Instruction: Each line of the data below should be restated exactly, with images left out.

__________

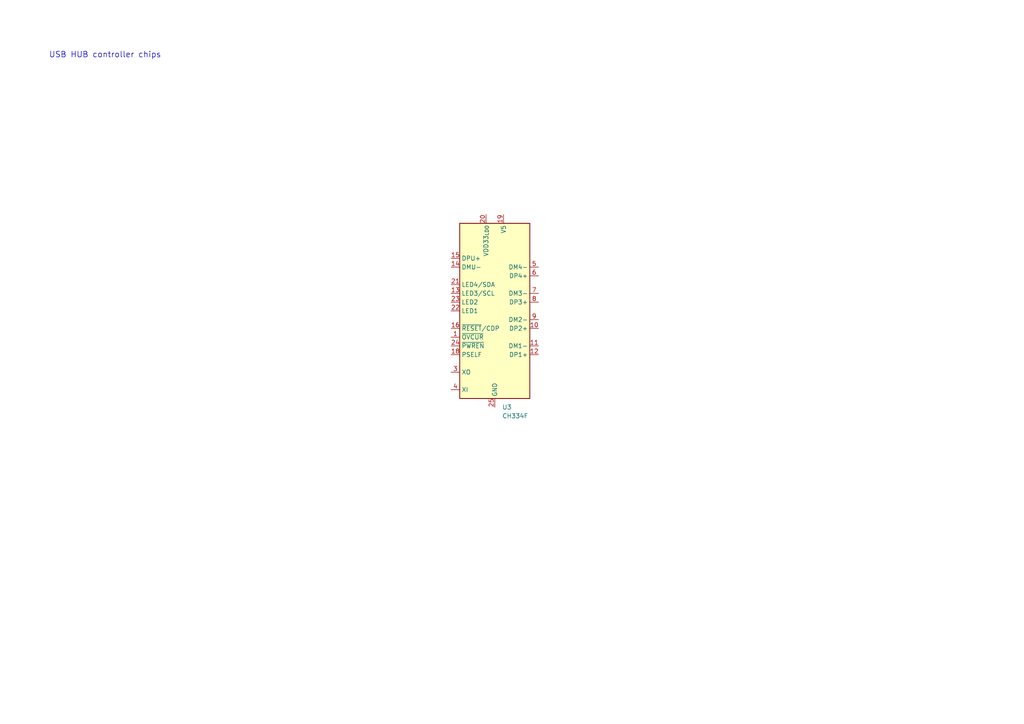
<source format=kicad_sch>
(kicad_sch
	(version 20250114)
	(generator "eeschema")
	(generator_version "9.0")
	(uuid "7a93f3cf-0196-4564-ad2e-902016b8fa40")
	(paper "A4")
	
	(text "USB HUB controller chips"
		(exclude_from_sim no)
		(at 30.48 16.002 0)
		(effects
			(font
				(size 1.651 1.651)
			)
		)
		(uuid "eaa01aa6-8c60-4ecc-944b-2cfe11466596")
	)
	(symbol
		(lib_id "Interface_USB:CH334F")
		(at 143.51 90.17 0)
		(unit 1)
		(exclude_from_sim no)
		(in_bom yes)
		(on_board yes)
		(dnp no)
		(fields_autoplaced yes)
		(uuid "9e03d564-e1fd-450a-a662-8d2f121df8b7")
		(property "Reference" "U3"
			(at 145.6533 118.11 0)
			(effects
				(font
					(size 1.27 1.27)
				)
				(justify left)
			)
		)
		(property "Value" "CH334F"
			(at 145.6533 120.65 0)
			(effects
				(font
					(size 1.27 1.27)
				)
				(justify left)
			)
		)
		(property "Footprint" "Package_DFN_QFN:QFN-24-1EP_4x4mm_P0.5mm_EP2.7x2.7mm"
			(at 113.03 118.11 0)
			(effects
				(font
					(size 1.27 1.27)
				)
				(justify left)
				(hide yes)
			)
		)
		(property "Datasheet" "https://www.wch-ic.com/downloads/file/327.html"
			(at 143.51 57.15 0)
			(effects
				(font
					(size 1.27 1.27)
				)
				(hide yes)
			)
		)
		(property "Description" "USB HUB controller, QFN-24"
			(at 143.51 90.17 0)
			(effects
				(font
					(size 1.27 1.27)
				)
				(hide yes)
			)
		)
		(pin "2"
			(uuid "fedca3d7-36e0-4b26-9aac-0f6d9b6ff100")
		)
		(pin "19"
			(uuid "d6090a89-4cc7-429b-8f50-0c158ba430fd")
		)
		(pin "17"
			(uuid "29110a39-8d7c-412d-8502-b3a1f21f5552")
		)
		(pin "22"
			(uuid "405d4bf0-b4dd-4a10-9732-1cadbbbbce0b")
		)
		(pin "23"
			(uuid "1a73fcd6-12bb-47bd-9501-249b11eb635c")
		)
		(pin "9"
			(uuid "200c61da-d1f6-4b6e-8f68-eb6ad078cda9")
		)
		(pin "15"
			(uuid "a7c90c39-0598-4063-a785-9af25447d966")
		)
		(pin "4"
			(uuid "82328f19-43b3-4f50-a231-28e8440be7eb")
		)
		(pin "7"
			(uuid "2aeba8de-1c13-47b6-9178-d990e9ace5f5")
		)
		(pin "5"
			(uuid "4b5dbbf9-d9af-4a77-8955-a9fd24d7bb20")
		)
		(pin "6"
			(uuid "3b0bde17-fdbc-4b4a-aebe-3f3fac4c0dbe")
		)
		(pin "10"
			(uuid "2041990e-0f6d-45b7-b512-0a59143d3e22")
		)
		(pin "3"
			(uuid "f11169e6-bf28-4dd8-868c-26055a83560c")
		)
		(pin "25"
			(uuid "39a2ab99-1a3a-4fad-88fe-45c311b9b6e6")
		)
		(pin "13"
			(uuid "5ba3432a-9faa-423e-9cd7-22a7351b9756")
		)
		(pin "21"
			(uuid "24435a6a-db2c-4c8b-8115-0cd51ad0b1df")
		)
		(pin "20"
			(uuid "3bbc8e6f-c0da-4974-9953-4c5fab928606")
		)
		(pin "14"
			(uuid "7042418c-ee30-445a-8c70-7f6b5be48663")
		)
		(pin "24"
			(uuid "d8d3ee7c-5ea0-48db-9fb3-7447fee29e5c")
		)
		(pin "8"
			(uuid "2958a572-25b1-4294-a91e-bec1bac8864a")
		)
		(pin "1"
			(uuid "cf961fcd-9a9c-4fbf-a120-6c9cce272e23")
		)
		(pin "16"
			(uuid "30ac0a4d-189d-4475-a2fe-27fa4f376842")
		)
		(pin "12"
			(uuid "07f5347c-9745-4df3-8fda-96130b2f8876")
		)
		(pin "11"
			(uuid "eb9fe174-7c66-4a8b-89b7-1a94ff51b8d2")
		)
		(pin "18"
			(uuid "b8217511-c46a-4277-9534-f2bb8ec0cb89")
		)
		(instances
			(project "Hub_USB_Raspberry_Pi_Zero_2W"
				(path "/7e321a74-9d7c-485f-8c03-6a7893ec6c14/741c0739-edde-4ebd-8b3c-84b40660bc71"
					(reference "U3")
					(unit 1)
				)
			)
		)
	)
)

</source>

__________

Answer to this exercise:
<source format=kicad_sch>
(kicad_sch
	(version 20250114)
	(generator "eeschema")
	(generator_version "9.0")
	(uuid "7a93f3cf-0196-4564-ad2e-902016b8fa40")
	(paper "A4")
	
	(text "USB HUB controller chips"
		(exclude_from_sim no)
		(at 30.48 16.002 0)
		(effects
			(font
				(size 1.651 1.651)
			)
		)
		(uuid "eaa01aa6-8c60-4ecc-944b-2cfe11466596")
	)
	(symbol
		(lib_id "Interface_USB:CH334F")
		(at 143.51 90.17 0)
		(unit 1)
		(exclude_from_sim no)
		(in_bom yes)
		(on_board yes)
		(dnp no)
		(fields_autoplaced yes)
		(uuid "9e03d564-e1fd-450a-a662-8d2f121df8b7")
		(property "Reference" "U3"
			(at 145.6533 118.11 0)
			(effects
				(font
					(size 1.27 1.27)
				)
				(justify left)
			)
		)
		(property "Value" "CH334F"
			(at 145.6533 120.65 0)
			(effects
				(font
					(size 1.27 1.27)
				)
				(justify left)
			)
		)
		(property "Footprint" "Package_DFN_QFN:QFN-24-1EP_4x4mm_P0.5mm_EP2.7x2.7mm"
			(at 113.03 118.11 0)
			(effects
				(font
					(size 1.27 1.27)
				)
				(justify left)
				(hide yes)
			)
		)
		(property "Datasheet" "https://www.wch-ic.com/downloads/file/327.html"
			(at 143.51 57.15 0)
			(effects
				(font
					(size 1.27 1.27)
				)
				(hide yes)
			)
		)
		(property "Description" "USB HUB controller, QFN-24"
			(at 143.51 90.17 0)
			(effects
				(font
					(size 1.27 1.27)
				)
				(hide yes)
			)
		)
		(pin "2"
			(uuid "fedca3d7-36e0-4b26-9aac-0f6d9b6ff100")
		)
		(pin "19"
			(uuid "d6090a89-4cc7-429b-8f50-0c158ba430fd")
		)
		(pin "17"
			(uuid "29110a39-8d7c-412d-8502-b3a1f21f5552")
		)
		(pin "22"
			(uuid "405d4bf0-b4dd-4a10-9732-1cadbbbbce0b")
		)
		(pin "23"
			(uuid "1a73fcd6-12bb-47bd-9501-249b11eb635c")
		)
		(pin "9"
			(uuid "200c61da-d1f6-4b6e-8f68-eb6ad078cda9")
		)
		(pin "15"
			(uuid "a7c90c39-0598-4063-a785-9af25447d966")
		)
		(pin "4"
			(uuid "82328f19-43b3-4f50-a231-28e8440be7eb")
		)
		(pin "7"
			(uuid "2aeba8de-1c13-47b6-9178-d990e9ace5f5")
		)
		(pin "5"
			(uuid "4b5dbbf9-d9af-4a77-8955-a9fd24d7bb20")
		)
		(pin "6"
			(uuid "3b0bde17-fdbc-4b4a-aebe-3f3fac4c0dbe")
		)
		(pin "10"
			(uuid "2041990e-0f6d-45b7-b512-0a59143d3e22")
		)
		(pin "3"
			(uuid "f11169e6-bf28-4dd8-868c-26055a83560c")
		)
		(pin "25"
			(uuid "39a2ab99-1a3a-4fad-88fe-45c311b9b6e6")
		)
		(pin "13"
			(uuid "5ba3432a-9faa-423e-9cd7-22a7351b9756")
		)
		(pin "21"
			(uuid "24435a6a-db2c-4c8b-8115-0cd51ad0b1df")
		)
		(pin "20"
			(uuid "3bbc8e6f-c0da-4974-9953-4c5fab928606")
		)
		(pin "14"
			(uuid "7042418c-ee30-445a-8c70-7f6b5be48663")
		)
		(pin "24"
			(uuid "d8d3ee7c-5ea0-48db-9fb3-7447fee29e5c")
		)
		(pin "8"
			(uuid "2958a572-25b1-4294-a91e-bec1bac8864a")
		)
		(pin "1"
			(uuid "cf961fcd-9a9c-4fbf-a120-6c9cce272e23")
		)
		(pin "16"
			(uuid "30ac0a4d-189d-4475-a2fe-27fa4f376842")
		)
		(pin "12"
			(uuid "07f5347c-9745-4df3-8fda-96130b2f8876")
		)
		(pin "11"
			(uuid "eb9fe174-7c66-4a8b-89b7-1a94ff51b8d2")
		)
		(pin "18"
			(uuid "b8217511-c46a-4277-9534-f2bb8ec0cb89")
		)
		(instances
			(project "Hub_USB_Raspberry_Pi_Zero_2W"
				(path "/7e321a74-9d7c-485f-8c03-6a7893ec6c14/741c0739-edde-4ebd-8b3c-84b40660bc71"
					(reference "U3")
					(unit 1)
				)
			)
		)
	)
)

</source>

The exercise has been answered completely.